The last birthday surprise was a pocket knife for James. He only gets to use it when daddy is around, so every now and then Austin will pull it out and they whittle sticks in the backyard. Isaac is using a plastic butter knife and couldn't be more pleased.
James and Isaac made the cake on the right with the help of a dear friend of ours.
While the rest of Austin's peers are lamenting the end of their twenties, he couldn't be more thrilled to finally own the distinguished age, 30.
Isaac, my happy little goof ball. This buddy is Cuuuuuute. Spunky and outgoing and a total charmer. his curls and squishy kisses are pure heaven.
With all that spunk comes some clumsiness. He trips a lot. like A LOT. I'm not sure how he ever says upright with the way he is constantly reinventing the way to walk (skip, bounce, gallop.) Sometimes he will even try to walk on tippy toes, so "tippy" that they are bent over backwards! It's no wonder his skinny little knees are always scraped and his head always bruised. Luckily, mommy's kisses are pure magic. No matter how bonked up he is, as soon as there is a kiss planted on it, the pain is gone and he is off on new adventures.
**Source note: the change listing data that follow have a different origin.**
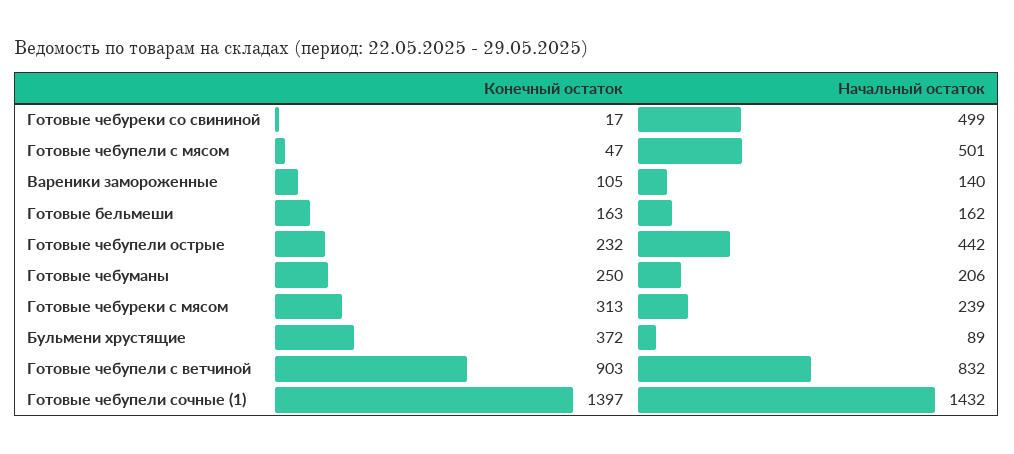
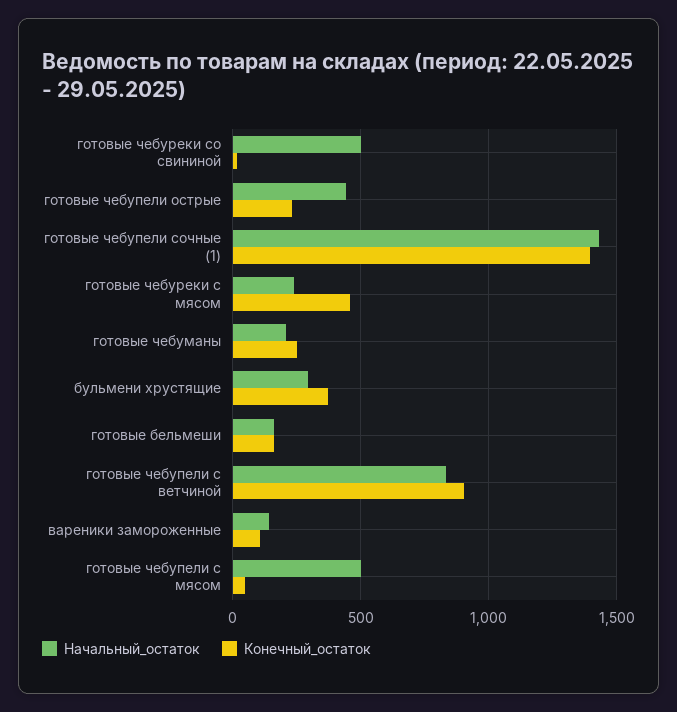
  {
    "Конечный остаток": {
      "Готовые чебуреки со свининой": 17,
      "Готовые чебупели с мясом": 47,
      "Вареники замороженные": 105,
      "Готовые бельмеши": 163,
      "Готовые чебупели острые": 232,
      "Готовые чебуманы": 250,
-     "Готовые чебуреки с мясом": 313,
+     "Готовые чебуреки с мясом": 450,
      "Бульмени хрустящие": 372,
      "Готовые чебупели с ветчиной": 903,
      "Готовые чебупели сочные (1)": 1397
    },
    "Начальный остаток": {
      "Готовые чебуреки со свининой": 499,
      "Готовые чебупели с мясом": 501,
      "Вареники замороженные": 140,
      "Готовые бельмеши": 162,
      "Готовые чебупели острые": 442,
      "Готовые чебуманы": 206,
      "Готовые чебуреки с мясом": 239,
-     "Бульмени хрустящие": 89,
+     "Бульмени хрустящие": 300,
      "Готовые чебупели с ветчиной": 832,
      "Готовые чебупели сочные (1)": 1432
    }
  }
When we are sitting in the pew at church, he has made it a personal goal to fall and bonk at least once every "sac-a-ment" meeting. I'm getting better at catching him so he has to really get creative in order to met the once a Sunday bonk quota. Last Sunday he propped his feet up on the top of the bench in front of us. Then quickly reached his arms out to grab on the same place. To his surprise, his little bottom slipped right off the seat and his folded body slipped right down to the carpet below.
He is aware of feelings. If mommy is sad, he is intent on helping me feel better, "A kiss it momma?"
"I got it!" has become a common refrain around here as he becomes more and more insistent on doing things by himself. Even if he eventually asks for "halp" any attempts to interfere are met with an even louder, "I GOT IT!"
|An enjoyable joy ride with Auntie Pat in her convertible!|
There is so much more to write. Things about these boys, my feelings, my struggles, and triumphs. This will have to suffice for now. I'll just say, these are glorious days. Hard days. The best and the worst. Sweetness and pain.